*SUPPLIED PASSAGE:*

begin

Signed-off-by: Jeremy Fitzhardinge <jeremy@xensource.com>

---
 arch/i386/boot/compressed/Makefile    |    4 
 arch/i386/boot/compressed/notes-xen.S |   17 ++
 arch/i386/kernel/head.S               |    2 
 arch/i386/xen/Makefile                |    2 
 arch/i386/xen/early.c                 |  215 +++++++++++++++++++++++++++++++++
 arch/i386/xen/enlighten.c             |   29 +---
 arch/i386/xen/xen-head.S              |   38 -----
 arch/i386/xen/xen-ops.h               |    1 
 include/asm-i386/xen/hypercall.h      |    4 
 9 files changed, 251 insertions(+), 61 deletions(-)

===================================================================
--- a/arch/i386/boot/compressed/Makefile
+++ b/arch/i386/boot/compressed/Makefile
@@ -5,7 +5,7 @@
 #
 
 targets		:= blob vmlinux.bin vmlinux.bin.gz \
-			elfhdr.o head.o misc.o notes.o piggy.o \
+			elfhdr.o head.o misc.o notes.o notes-xen.o piggy.o \
 			vmlinux.bin.all vmlinux.relocs
 
 hostprogs-y	:= relocs
@@ -16,7 +16,7 @@ CFLAGS  := -m32 -D__KERNEL__ $(LINUX_INC
 	   $(call cc-option,-fno-stack-protector)
 LDFLAGS := -R $(obj)/vmlinux-syms --defsym IMAGE_OFFSET=$(IMAGE_OFFSET) -T
 
-OBJS=$(addprefix $(obj)/,elfhdr.o head.o misc.o notes.o piggy.o)

end

*SUPPLIED DATA:*
begin

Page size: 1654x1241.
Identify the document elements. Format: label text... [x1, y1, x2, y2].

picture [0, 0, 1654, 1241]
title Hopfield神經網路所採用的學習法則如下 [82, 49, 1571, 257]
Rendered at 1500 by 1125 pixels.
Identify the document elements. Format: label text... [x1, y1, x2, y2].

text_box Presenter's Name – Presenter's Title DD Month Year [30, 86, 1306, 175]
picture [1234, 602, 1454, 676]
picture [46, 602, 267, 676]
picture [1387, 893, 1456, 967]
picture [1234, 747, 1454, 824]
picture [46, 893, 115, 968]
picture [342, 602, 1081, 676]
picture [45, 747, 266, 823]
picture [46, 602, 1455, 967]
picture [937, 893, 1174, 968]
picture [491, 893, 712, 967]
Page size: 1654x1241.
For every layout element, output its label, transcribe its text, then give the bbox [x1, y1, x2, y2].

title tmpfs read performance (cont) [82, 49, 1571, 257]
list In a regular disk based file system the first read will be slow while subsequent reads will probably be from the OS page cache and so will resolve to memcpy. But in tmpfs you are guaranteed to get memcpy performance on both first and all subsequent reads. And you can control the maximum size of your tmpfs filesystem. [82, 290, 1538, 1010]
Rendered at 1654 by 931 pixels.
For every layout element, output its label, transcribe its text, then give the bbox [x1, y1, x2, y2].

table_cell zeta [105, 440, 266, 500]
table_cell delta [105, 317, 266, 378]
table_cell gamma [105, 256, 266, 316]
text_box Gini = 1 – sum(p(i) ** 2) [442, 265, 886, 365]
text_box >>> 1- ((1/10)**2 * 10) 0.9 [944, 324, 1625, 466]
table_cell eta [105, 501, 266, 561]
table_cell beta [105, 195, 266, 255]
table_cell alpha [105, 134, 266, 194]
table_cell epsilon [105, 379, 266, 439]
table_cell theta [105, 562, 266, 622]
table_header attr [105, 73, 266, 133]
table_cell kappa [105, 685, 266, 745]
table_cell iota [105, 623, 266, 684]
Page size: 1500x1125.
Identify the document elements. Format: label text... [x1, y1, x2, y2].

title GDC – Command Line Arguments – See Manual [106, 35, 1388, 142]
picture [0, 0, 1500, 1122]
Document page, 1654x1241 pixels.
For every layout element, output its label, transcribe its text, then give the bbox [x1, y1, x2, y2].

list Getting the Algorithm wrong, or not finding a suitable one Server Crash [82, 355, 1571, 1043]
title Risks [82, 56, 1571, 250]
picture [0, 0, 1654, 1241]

end

*WHAT TO DO:* Reproduce the kernel patch excerpt above verbatim, in full.

*RESULT OF THIS TASK:*
Signed-off-by: Jeremy Fitzhardinge <jeremy@xensource.com>

---
 arch/i386/boot/compressed/Makefile    |    4 
 arch/i386/boot/compressed/notes-xen.S |   17 ++
 arch/i386/kernel/head.S               |    2 
 arch/i386/xen/Makefile                |    2 
 arch/i386/xen/early.c                 |  215 +++++++++++++++++++++++++++++++++
 arch/i386/xen/enlighten.c             |   29 +---
 arch/i386/xen/xen-head.S              |   38 -----
 arch/i386/xen/xen-ops.h               |    1 
 include/asm-i386/xen/hypercall.h      |    4 
 9 files changed, 251 insertions(+), 61 deletions(-)

===================================================================
--- a/arch/i386/boot/compressed/Makefile
+++ b/arch/i386/boot/compressed/Makefile
@@ -5,7 +5,7 @@
 #
 
 targets		:= blob vmlinux.bin vmlinux.bin.gz \
-			elfhdr.o head.o misc.o notes.o piggy.o \
+			elfhdr.o head.o misc.o notes.o notes-xen.o piggy.o \
 			vmlinux.bin.all vmlinux.relocs
 
 hostprogs-y	:= relocs
@@ -16,7 +16,7 @@ CFLAGS  := -m32 -D__KERNEL__ $(LINUX_INC
 	   $(call cc-option,-fno-stack-protector)
 LDFLAGS := -R $(obj)/vmlinux-syms --defsym IMAGE_OFFSET=$(IMAGE_OFFSET) -T
 
-OBJS=$(addprefix $(obj)/,elfhdr.o head.o misc.o notes.o piggy.o)